Tyler Perry entdeckte seine musikalische Bestimmung, als seine Roy-Orbison-Cover bei Open Mics den größten Eindruck hinterließen. Also tauschte er verhuschten Folk gegen das Showman-Alter-Ego Ballgame. In Musikvideos wirft sich Perry nun mit der leicht wahnsinnigen Theatralik eines Jack Black in Pose.

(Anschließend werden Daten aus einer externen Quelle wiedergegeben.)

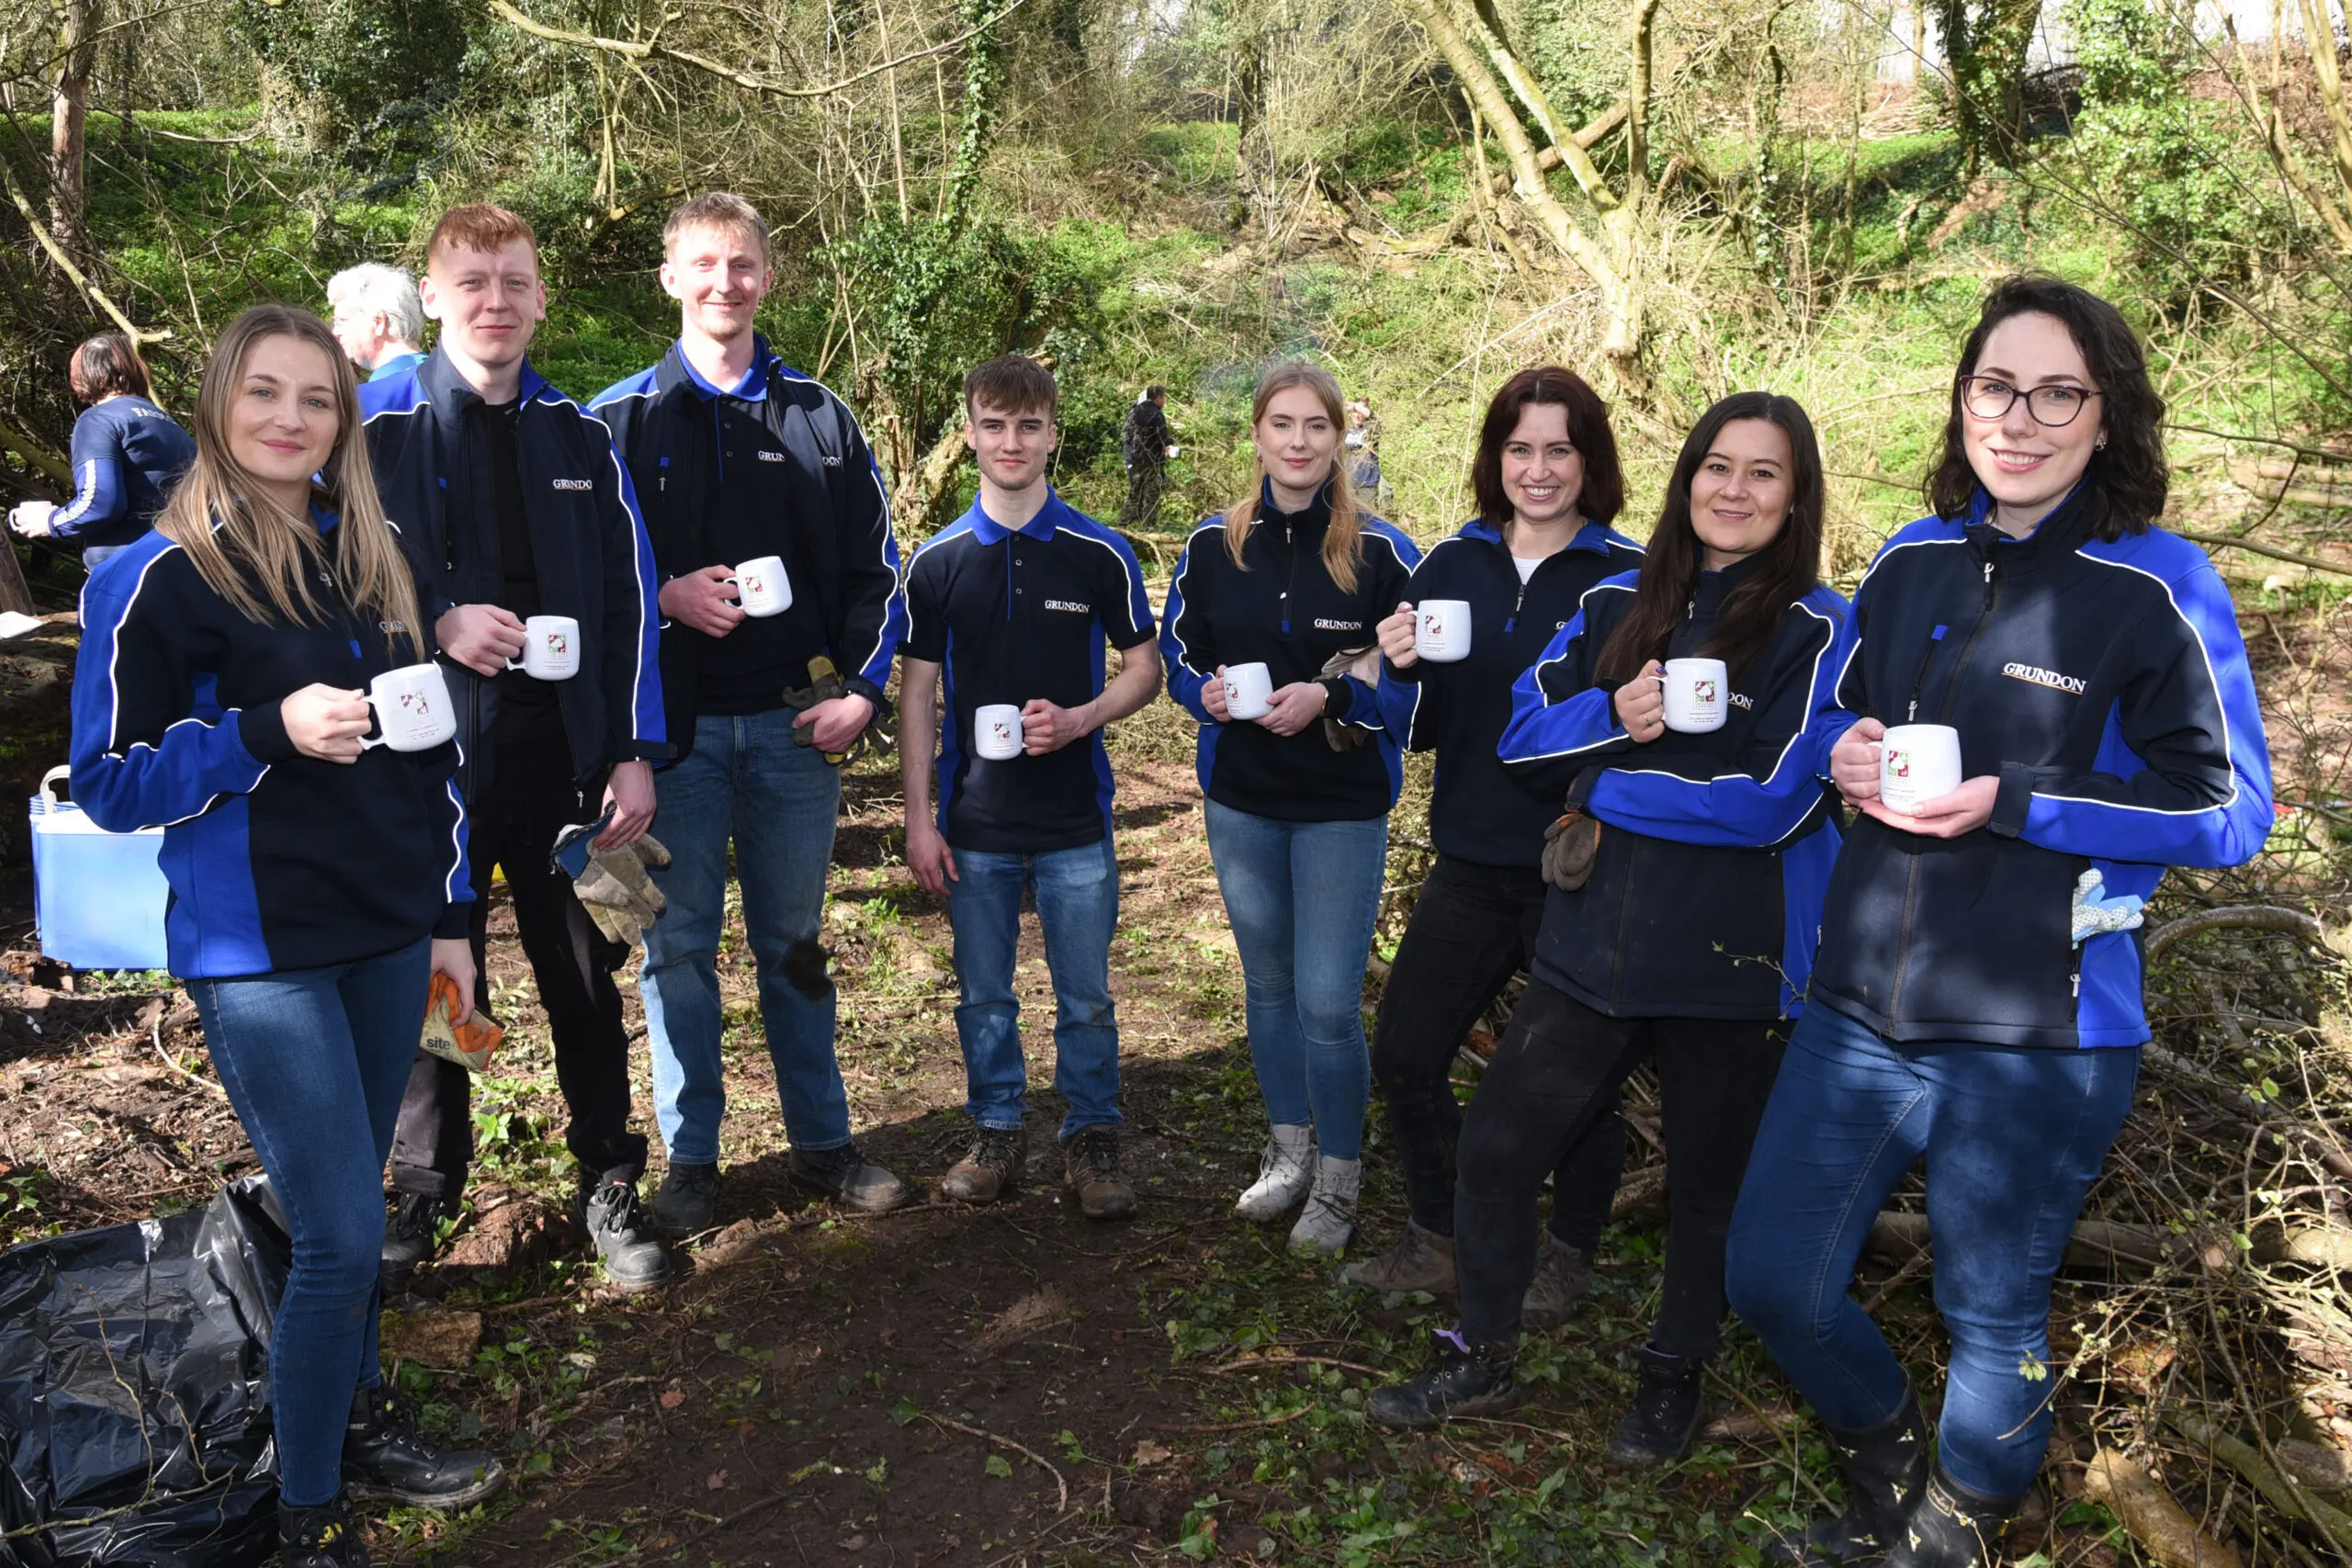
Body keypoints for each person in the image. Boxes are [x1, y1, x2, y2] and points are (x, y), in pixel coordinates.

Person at [1725, 279, 2273, 1568]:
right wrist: (1841, 754)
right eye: (1995, 386)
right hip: (1857, 1003)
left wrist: (2015, 800)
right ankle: (1898, 1468)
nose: (2019, 417)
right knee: (1773, 1278)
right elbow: (1830, 714)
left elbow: (2232, 808)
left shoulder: (2158, 583)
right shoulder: (1913, 554)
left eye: (2057, 391)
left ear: (2106, 414)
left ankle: (1957, 1528)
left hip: (2040, 1026)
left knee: (1991, 1311)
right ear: (1963, 397)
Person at [68, 304, 503, 1568]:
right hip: (259, 949)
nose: (289, 419)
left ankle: (353, 1415)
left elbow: (438, 756)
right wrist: (264, 731)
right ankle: (304, 1511)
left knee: (351, 1207)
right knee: (339, 1234)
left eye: (315, 399)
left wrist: (450, 914)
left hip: (381, 927)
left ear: (342, 419)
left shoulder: (374, 551)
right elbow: (107, 780)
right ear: (215, 404)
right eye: (264, 393)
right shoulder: (157, 576)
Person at [1368, 392, 1855, 1470]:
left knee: (1706, 1183)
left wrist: (1610, 791)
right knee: (1496, 1150)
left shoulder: (1821, 625)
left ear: (1795, 494)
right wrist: (1612, 721)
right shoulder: (1615, 603)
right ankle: (1481, 1348)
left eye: (1762, 473)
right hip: (1592, 944)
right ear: (1686, 480)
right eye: (1715, 467)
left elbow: (1774, 797)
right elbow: (1517, 739)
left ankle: (1669, 1380)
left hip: (1736, 957)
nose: (1733, 491)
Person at [363, 204, 672, 1292]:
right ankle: (422, 1186)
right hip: (426, 765)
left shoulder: (580, 437)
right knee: (440, 975)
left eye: (515, 281)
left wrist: (632, 750)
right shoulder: (373, 427)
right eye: (473, 281)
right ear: (433, 294)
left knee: (584, 975)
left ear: (542, 296)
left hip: (566, 764)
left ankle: (607, 1176)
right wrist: (437, 616)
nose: (496, 301)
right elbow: (330, 584)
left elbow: (633, 600)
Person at [591, 192, 909, 1230]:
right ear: (672, 278)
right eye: (705, 265)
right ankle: (692, 1160)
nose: (725, 282)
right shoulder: (617, 421)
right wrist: (665, 596)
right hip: (667, 746)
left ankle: (822, 1143)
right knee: (673, 951)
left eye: (744, 265)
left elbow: (878, 574)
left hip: (792, 729)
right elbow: (586, 584)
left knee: (795, 943)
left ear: (767, 279)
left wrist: (862, 691)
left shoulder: (820, 415)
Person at [1348, 367, 1645, 1325]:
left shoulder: (1632, 578)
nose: (1539, 468)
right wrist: (1388, 668)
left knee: (1579, 1088)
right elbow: (1414, 722)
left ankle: (1565, 1255)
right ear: (1495, 458)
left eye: (1560, 449)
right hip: (1471, 858)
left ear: (1589, 460)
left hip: (1583, 868)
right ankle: (1437, 1237)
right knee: (1402, 1053)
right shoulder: (1451, 565)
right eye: (1520, 448)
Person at [1160, 360, 1419, 1254]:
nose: (1299, 442)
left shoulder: (1383, 554)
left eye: (1317, 426)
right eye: (1282, 424)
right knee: (1266, 986)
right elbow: (1174, 658)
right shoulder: (1210, 545)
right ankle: (1288, 1154)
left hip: (1342, 805)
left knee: (1324, 1000)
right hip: (1242, 802)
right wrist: (1204, 698)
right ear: (1257, 436)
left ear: (1339, 436)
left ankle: (1342, 1180)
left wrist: (1336, 700)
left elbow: (1421, 689)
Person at [900, 355, 1163, 1218]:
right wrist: (918, 819)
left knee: (1085, 995)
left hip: (1074, 820)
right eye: (994, 424)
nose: (1011, 441)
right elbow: (917, 694)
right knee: (984, 993)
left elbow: (1145, 669)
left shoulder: (1100, 552)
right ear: (969, 432)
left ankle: (1092, 1139)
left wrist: (1084, 718)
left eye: (1029, 426)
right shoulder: (937, 561)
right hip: (973, 822)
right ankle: (998, 1131)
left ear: (1054, 435)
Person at [7, 333, 194, 570]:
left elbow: (101, 502)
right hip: (181, 563)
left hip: (130, 570)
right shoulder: (171, 425)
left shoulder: (98, 420)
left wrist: (50, 521)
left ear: (83, 376)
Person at [326, 265, 429, 382]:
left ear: (378, 323)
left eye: (341, 321)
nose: (335, 332)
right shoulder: (434, 371)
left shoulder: (385, 384)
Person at [1119, 385, 1175, 528]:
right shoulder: (1156, 414)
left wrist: (1128, 456)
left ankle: (1123, 523)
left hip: (1136, 459)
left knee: (1135, 492)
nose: (1164, 402)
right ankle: (1148, 526)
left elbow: (1128, 434)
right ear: (1158, 399)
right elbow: (1161, 437)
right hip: (1152, 460)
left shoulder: (1135, 411)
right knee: (1152, 494)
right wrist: (1170, 443)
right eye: (1164, 399)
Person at [1344, 397, 1381, 495]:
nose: (1356, 415)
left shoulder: (1372, 428)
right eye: (1354, 412)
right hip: (1347, 483)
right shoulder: (1346, 430)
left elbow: (1371, 415)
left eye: (1359, 412)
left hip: (1367, 484)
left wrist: (1355, 406)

Und auf seinem Debütalbum FOR THE FIRST TIME, AGAIN verbindet der in L.A. lebende Songwriter warme, eingängige 60ies- und 70ies-Klänge mit moderner Indie-Verspieltheit und einer wandelbaren Stimme voller Crooner-Schmelz. Die Ohrwurm-Single „I Believe In Love“ wirkt wie eine überdrehte Solo-Beatle-Nummer. Mit „You’re Not My Baby Tonight“ präsentiert Perry eine gelungene Impression einer Elvis-Ballade.
Im Wall-of-Sound-artigen „Down So Bad“ gibt er mehr den Orbison. Und zum Finale „Waiting So Long“ lässt er noch mal den Soul Brother No. 1 raus. Von Oldschool-Titeln à la „Got A New Car“ sollte man sich dabei nicht täuschen lassen: Statt um Karren und Mädchen geht’s um „spirituelles Erwachen“, außerdem viel um Einsamkeit und Verzweiflung. Und es wird auch schön schräg: Am perkussiven „Ooh“ hätten John Lennon und Harry Nilsson ihre Freude gehabt. So wie 2026 seine Freude am neuen Retro-Pop-Star Tyler Ballgame haben wird
Diese Review erscheint im Musikexpress 2/2026.